▶ [Study text]
################

Data Warehouse Lab - SQL Query Execution Project

Project Overview

This project provides a hands-on learning environment for students to practice data warehouse concepts by executing SQL queries on CSV data using DuckDB. The project allows you to:

Load CSV files as database tables
Execute SQL queries including advanced operations like CUBE, JOINs, and aggregations
Capture and log query results automatically
Practice essential data warehouse querying techniques

Key Learning Objectives:

Understanding fact and dimension table relationships
Writing complex SQL queries with multiple JOINs
Using CUBE operations for multi-dimensional analysis
Performing aggregations and analytical functions
Working with real-world data warehouse scenarios

Folder Structure

data_warehouse_lab/
│
├── run_sql_script.py       # Main Python script for executing SQL queries
├── requirements.txt        # Python dependencies
├── README.md              # This documentation file
│
├── data/                  # Data storage folder
│   └── sample_schema/     # Sample dataset for learning
│       ├── dim_customer.csv    # Customer dimension table
│       ├── dim_product.csv     # Product dimension table
│       └── fact_sales.csv      # Sales fact table
│
├── queries/               # SQL query examples and storage
│   └── sample_schema/     # Queries for the sample schema dataset
│       ├── cube_example.sql        # Demonstrates CUBE operations
│       ├── join_example.sql        # Shows JOIN operations
│       └── aggregation_example.sql # Aggregation functions example
│
├── outputs/               # Query results (auto-generated)
│   └── sample_schema/     # Results organized by schema
│       └── (CSV output files will be created here)
│
└── logs/                  # Query execution logs (auto-generated)
    └── (log files will be created here)

Folder Descriptions

data/: Contains CSV files organized by schema that will be loaded as database tables
queries/: Store your SQL query files here, organized by schema (must have .sql extension)

################

▶ [Raw data]
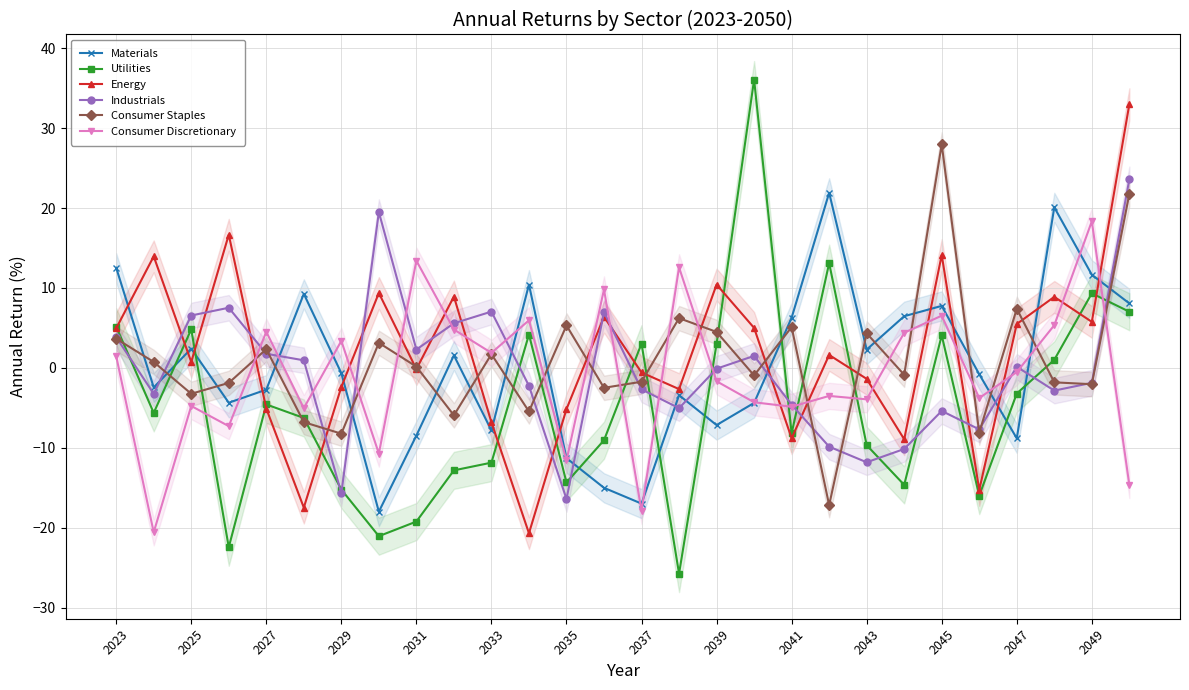

Does the chart have visible grid lines?

Yes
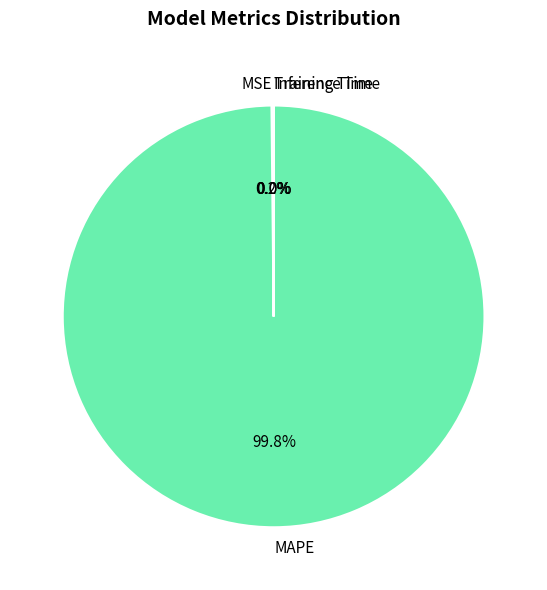

To the nearest percent, what portion does MAPE represent?

100%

################

▶ [Job A] According to the data warehouse lab text, which tool is used to execute the SQL queries on the CSV data?
▶ [Job B] Give again the part of the data warehouse lab text between "data/: Contains CSV" and "have .sql extension)", inclusive.
▶ [Job C] List every file name with a .sql extension that appears in the folder structure of the data warehouse lab text.

▶ [Solution A] DuckDB

▶ [Solution B]
data/: Contains CSV files organized by schema that will be loaded as database tables
queries/: Store your SQL query files here, organized by schema (must have .sql extension)

▶ [Solution C] cube_example.sql, join_example.sql, aggregation_example.sql